We're waking up to a snowy, slushy and slick mess Thursday morning as round one of this week's snowfall begins to taper off this morning. Highways throughout the region are reported as partly snow and slush-covered, with fair visibility in blowing snow. The Snowfall warning has ended for much of Southern Manitoba, with only areas east of the Red River remaining.
Portage la Prairie was never under a snowfall warning although the city was right on the edge of it.
"The first round of this early season storm has played out pretty much as we expected," said CMOS Accredited Weathercaster Chris Sumner. "Based on early reports, at least 5 to 10cms of snow fell Wednesday afternoon to this morning, but we need to keep in mind some of the snow yesterday melted on contact, before a layer built up on yards, and fields and as temperatures cooled in the evening, roadways."
Manitoba Transportation and Infrastructure is responsible for maintaining 19,000 kilometers of provincial roads and is ready to clear highways as needed according to Transportation and Infrastructure Minister Lisa Naylor. The department monitors weather forecasts and plans its operation with a fleet of approximately 340 truck plows, motor graders, and de-icing equipment.
Listeners reported Highway 240 between St Claude and Portage is covered in a thin layer of snow and ice and is messy in spots. Many have reported bridges in the area are quite slippery as well.
Similar to Wednesday, Sumner cautions that people can't let their guard down just yet because the Snowfall Warning has ended.
"Most regions will see another round of significant snowfall, but due to the amount of snow and the timeline it's expected to fall, it is slightly below Warning criteria, that's why the western Red River Valley and areas west to the Saskatchewan border are no longer part of it."
Very light snow may still fall throughout the day Thursday but a further 5 to 10cms is expected tonight from wave two, along with northerly winds picking up to 40 km/h.

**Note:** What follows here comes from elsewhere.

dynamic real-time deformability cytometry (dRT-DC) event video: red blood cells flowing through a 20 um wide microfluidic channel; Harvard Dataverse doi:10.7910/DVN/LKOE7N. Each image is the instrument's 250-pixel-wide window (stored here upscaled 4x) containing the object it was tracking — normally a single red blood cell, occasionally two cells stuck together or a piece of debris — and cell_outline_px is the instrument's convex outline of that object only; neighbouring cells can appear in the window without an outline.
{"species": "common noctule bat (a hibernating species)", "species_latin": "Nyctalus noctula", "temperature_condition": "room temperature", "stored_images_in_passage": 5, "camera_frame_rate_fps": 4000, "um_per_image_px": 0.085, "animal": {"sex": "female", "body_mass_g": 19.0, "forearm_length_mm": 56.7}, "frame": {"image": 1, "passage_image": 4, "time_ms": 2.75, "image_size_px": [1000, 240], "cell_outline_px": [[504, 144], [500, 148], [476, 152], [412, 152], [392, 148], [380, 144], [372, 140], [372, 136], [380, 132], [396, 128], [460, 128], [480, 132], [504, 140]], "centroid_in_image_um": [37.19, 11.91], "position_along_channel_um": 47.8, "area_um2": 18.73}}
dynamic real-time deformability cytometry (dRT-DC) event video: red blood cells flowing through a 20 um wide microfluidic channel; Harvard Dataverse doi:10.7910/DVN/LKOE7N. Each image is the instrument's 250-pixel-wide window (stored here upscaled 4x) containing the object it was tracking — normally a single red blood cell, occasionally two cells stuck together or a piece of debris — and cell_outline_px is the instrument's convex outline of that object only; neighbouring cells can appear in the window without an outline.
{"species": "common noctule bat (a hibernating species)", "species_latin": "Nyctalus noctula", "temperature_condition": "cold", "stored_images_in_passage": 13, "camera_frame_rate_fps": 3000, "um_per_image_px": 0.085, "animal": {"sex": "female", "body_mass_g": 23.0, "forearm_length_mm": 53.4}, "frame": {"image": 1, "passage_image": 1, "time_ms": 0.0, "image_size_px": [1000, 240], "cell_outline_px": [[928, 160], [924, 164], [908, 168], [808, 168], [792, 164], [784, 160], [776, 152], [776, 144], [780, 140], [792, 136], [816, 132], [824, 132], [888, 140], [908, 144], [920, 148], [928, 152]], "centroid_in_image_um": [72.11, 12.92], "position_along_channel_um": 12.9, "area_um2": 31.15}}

"Winds haven't been too much of a factor, to this point, but as we see gusty conditions develop, Thursday night blowing snow will be an additional factor to consider when thinking about travelling, alongside the return to wintry conditions."
Sumner stressed, most areas will see a lull in snowfall for part of Thursday, but moderate to heavy snowfall rates are expected to redevelop by mid to late afternoon, and then continue Thursday night into Friday morning.
"We're still on track for totals between 10 and 20cms between Wednesday and late Friday morning," he said, adding the general guidance is still pointing to the highest totals ending up near the U.S. border. "Again, will it look like we have 20cms of snow on the ground come Friday afternoon? Perhaps not due to how warm it still is, but overall, this early season storm will be a significant snowmaker for much of Southern Manitoba."
Flurries will continue to be a possibility throughout the day Friday, with northwesterly winds gusting to 40 km/h, and temperatures falling to -3 to -5 as colder air arrives ahead of the weekend. Saturday and Sunday will see sunshine return, with daytime highs, potentially, more than ten degrees below average for this time of year, landing around -5.